** Job **
Setting aside any pictures, reproduce the data exactly.

** Exercise materials **
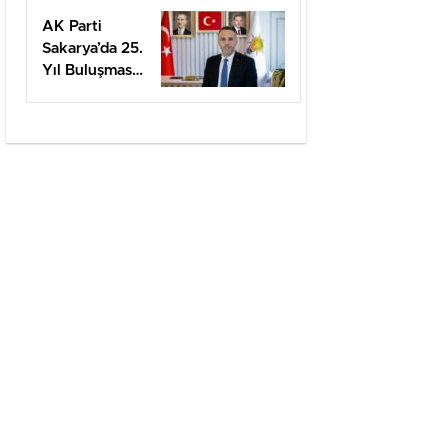
santimetre
AK Parti
üzerinde
Sakarya’da 25.
Yıl Buluşması
Düzenlenecek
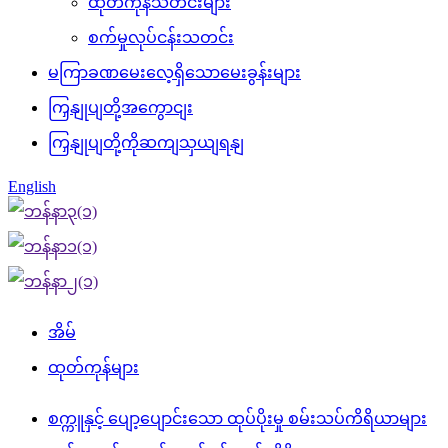
ထုတ်ကုန်သတင်းများ
စက်မှုလုပ်ငန်းသတင်း
မကြာခဏမေးလေ့ရှိသောမေးခွန်းများ
ကြှနျုပျတို့အကွောငျး
ကြှနျုပျတို့ကိုဆကျသှယျရနျ
English
အိမ်
ထုတ်ကုန်များ
စက္ကူနှင့် ပျော့ပျောင်းသော ထုပ်ပိုးမှု စမ်းသပ်ကိရိယာများ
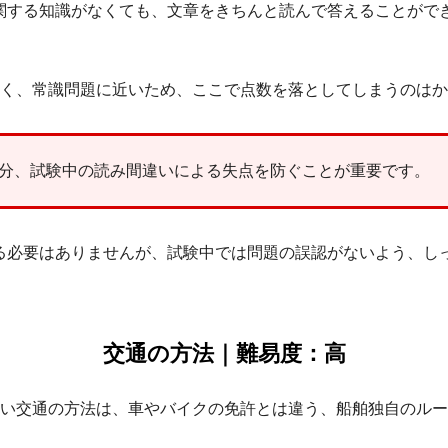
関する知識がなくても、文章をきちんと読んで答えることがで
低く、常識問題に近いため、ここで点数を落としてしまうのは
分、試験中の読み間違いによる失点を防ぐことが重要です。
る必要はありませんが、試験中では問題の誤認がないよう、し
。
交通の方法｜難易度：高
高い交通の方法は、車やバイクの免許とは違う、船舶独自のル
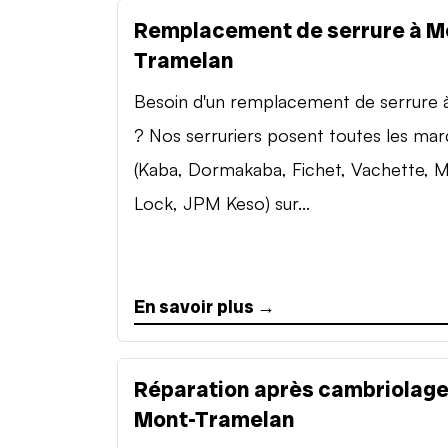
Remplacement de serrure à M
Tramelan
Besoin d'un remplacement de serrure à 
? Nos serruriers posent toutes les ma
(Kaba, Dormakaba, Fichet, Vachette, M
Lock, JPM Keso) sur...
En savoir plus →
Réparation après cambriolage
Mont-Tramelan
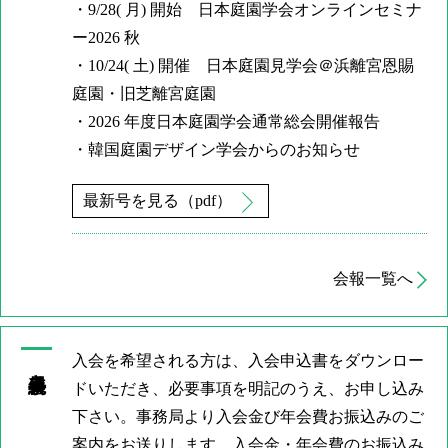
・9/28( 月) 開始 日本庭園学会オンラインセミナ
ー2026 秋
・10/24( 土) 開催 日本庭園見学会＠浜離宮恩賜
庭園・旧芝離宮庭園
・2026 年度日本庭園学会通常総会開催報告
・韓国庭園デザイン学会からのお知らせ
最新号を見る（pdf）
会報一覧へ
入会を希望される方は、入会申込書をダウンロー
会員手続き
ドいただき、必要事項を明記のうえ、お申し込み
下さい。事務局より入会金び年会費お振込みのご
案内をお送りします。入会金・年会費のお振込み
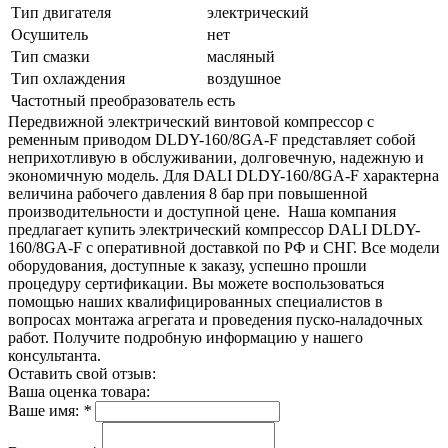
Тип двигателя
электрический
Осушитель
нет
Тип смазки
масляный
Тип охлаждения
воздушное
Частотный преобразователь
есть
Передвижной электрический винтовой компрессор с
ременным приводом DLDY-160/8GA-F представляет собой
неприхотливую в обслуживании, долговечную, надежную и
экономичную модель. Для DALI DLDY-160/8GA-F характерна
величина рабочего давления 8 бар при повышенной
производительности и доступной цене. Наша компания
предлагает купить электрический компрессор DALI DLDY-
160/8GA-F с оперативной доставкой по РФ и СНГ. Все модели
оборудования, доступные к заказу, успешно прошли
процедуру сертификации. Вы можете воспользоваться
помощью наших квалифицированных специалистов в
вопросах монтажа агрегата и проведения пуско-наладочных
работ. Получите подробную информацию у нашего
консультанта.
Оставить свой отзыв:
Ваша оценка товара:
Ваше имя:
*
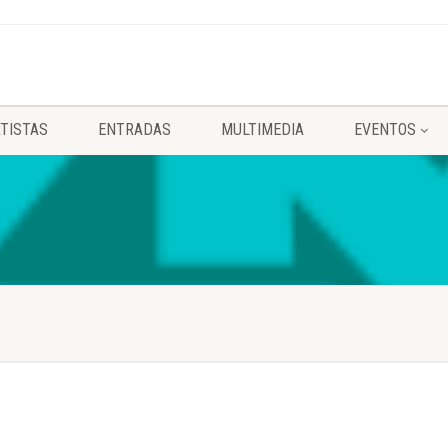
TISTAS
ENTRADAS
MULTIMEDIA
EVENTOS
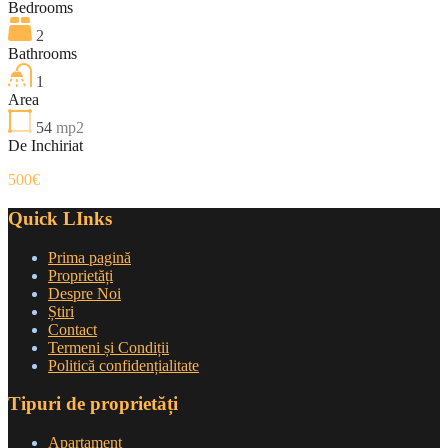
Bedrooms
2
Bathrooms
1
Area
54
mp2
De Inchiriat
500€
Quick LInks
Prima pagină
Proprietăți
Despre Noi
Știri
Contact
Termeni și Condiții
Politică confidențialitate
Tipuri de proprietăți
Apartament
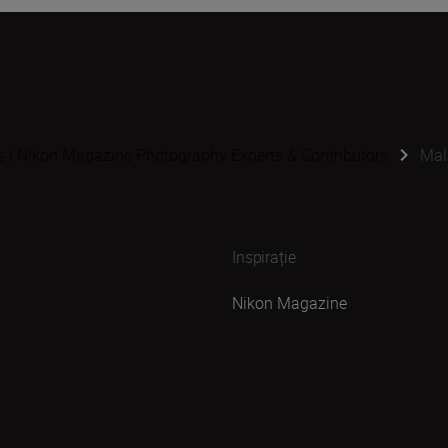
s | Nikon Magazine Photography Experts & Contributors
Mal
Inspirație
Nikon Magazine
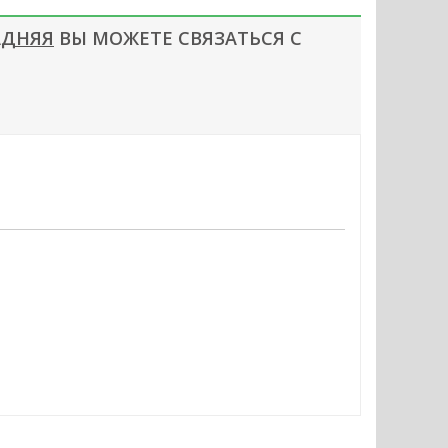
АДНЯЯ
ВЫ МОЖЕТЕ СВЯЗАТЬСЯ С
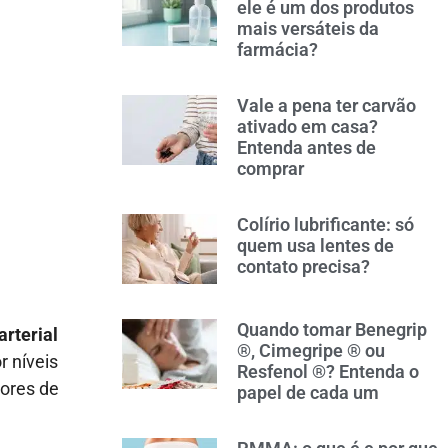
ele é um dos produtos
mais versáteis da
farmácia?
Vale a pena ter carvão
ativado em casa?
Entenda antes de
comprar
Colírio lubrificante: só
quem usa lentes de
contato precisa?
Quando tomar Benegrip
arterial
®, Cimegripe ® ou
r níveis
Resfenol ®? Entenda o
lores de
papel de cada um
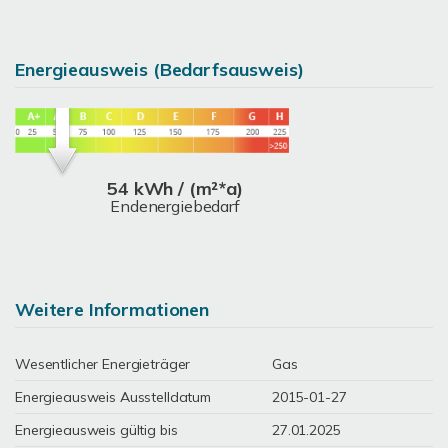
Energieausweis (Bedarfsausweis)
54 kWh / (m²*a)
Endenergiebedarf
Weitere Informationen
Wesentlicher Energieträger
Gas
Energieausweis Ausstelldatum
2015-01-27
Energieausweis gültig bis
27.01.2025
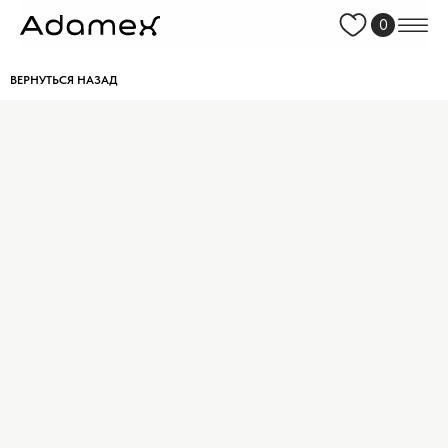
0
ВЕРНУТЬСЯ НАЗАД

** Task response **
santimetre
AK Parti
üzerinde
Sakarya’da 25.
Yıl Buluşması
Düzenlenecek
ထုတ်ကုန်သတင်းများ
စက်မှုလုပ်ငန်းသတင်း
မကြာခဏမေးလေ့ရှိသောမေးခွန်းများ
ကြှနျုပျတို့အကွောငျး
ကြှနျုပျတို့ကိုဆကျသှယျရနျ
English
အိမ်
ထုတ်ကုန်များ
စက္ကူနှင့် ပျော့ပျောင်းသော ထုပ်ပိုးမှု စမ်းသပ်ကိရိယာများ
関する知識がなくても、文章をきちんと読んで答えることがで
低く、常識問題に近いため、ここで点数を落としてしまうのは
分、試験中の読み間違いによる失点を防ぐことが重要です。
る必要はありませんが、試験中では問題の誤認がないよう、し
。
交通の方法｜難易度：高
高い交通の方法は、車やバイクの免許とは違う、船舶独自のル
Remplacement de serrure à M
Tramelan
Besoin d'un remplacement de serrure à 
? Nos serruriers posent toutes les ma
(Kaba, Dormakaba, Fichet, Vachette, M
Lock, JPM Keso) sur...
En savoir plus →
Réparation après cambriolage
Mont-Tramelan
・9/28( 月) 開始 日本庭園学会オンラインセミナ
ー2026 秋
・10/24( 土) 開催 日本庭園見学会＠浜離宮恩賜
庭園・旧芝離宮庭園
・2026 年度日本庭園学会通常総会開催報告
・韓国庭園デザイン学会からのお知らせ
最新号を見る（pdf）
会報一覧へ
入会を希望される方は、入会申込書をダウンロー
会員手続き
ドいただき、必要事項を明記のうえ、お申し込み
下さい。事務局より入会金び年会費お振込みのご
案内をお送りします。入会金・年会費のお振込み
Тип двигателя
электрический
Осушитель
нет
Тип смазки
масляный
Тип охлаждения
воздушное
Частотный преобразователь
есть
Передвижной электрический винтовой компрессор с
ременным приводом DLDY-160/8GA-F представляет собой
неприхотливую в обслуживании, долговечную, надежную и
экономичную модель. Для DALI DLDY-160/8GA-F характерна
величина рабочего давления 8 бар при повышенной
производительности и доступной цене. Наша компания
предлагает купить электрический компрессор DALI DLDY-
160/8GA-F с оперативной доставкой по РФ и СНГ. Все модели
оборудования, доступные к заказу, успешно прошли
процедуру сертификации. Вы можете воспользоваться
помощью наших квалифицированных специалистов в
вопросах монтажа агрегата и проведения пуско-наладочных
работ. Получите подробную информацию у нашего
консультанта.
Оставить свой отзыв:
Ваша оценка товара:
Ваше имя:
*
TISTAS
ENTRADAS
MULTIMEDIA
EVENTOS
Bedrooms
2
Bathrooms
1
Area
54
mp2
De Inchiriat
500€
Quick LInks
Prima pagină
Proprietăți
Despre Noi
Știri
Contact
Termeni și Condiții
Politică confidențialitate
Tipuri de proprietăți
Apartament
s | Nikon Magazine Photography Experts & Contributors
Mal
Inspirație
Nikon Magazine
АДНЯЯ
ВЫ МОЖЕТЕ СВЯЗАТЬСЯ С
ele é um dos produtos
mais versáteis da
farmácia?
Vale a pena ter carvão
ativado em casa?
Entenda antes de
comprar
Colírio lubrificante: só
quem usa lentes de
contato precisa?
Quando tomar Benegrip
arterial
®, Cimegripe ® ou
r níveis
Resfenol ®? Entenda o
lores de
papel de cada um
Energieausweis (Bedarfsausweis)
54 kWh / (m²*a)
Endenergiebedarf
Weitere Informationen
Wesentlicher Energieträger
Gas
Energieausweis Ausstelldatum
2015-01-27
Energieausweis gültig bis
27.01.2025
0
ВЕРНУТЬСЯ НАЗАД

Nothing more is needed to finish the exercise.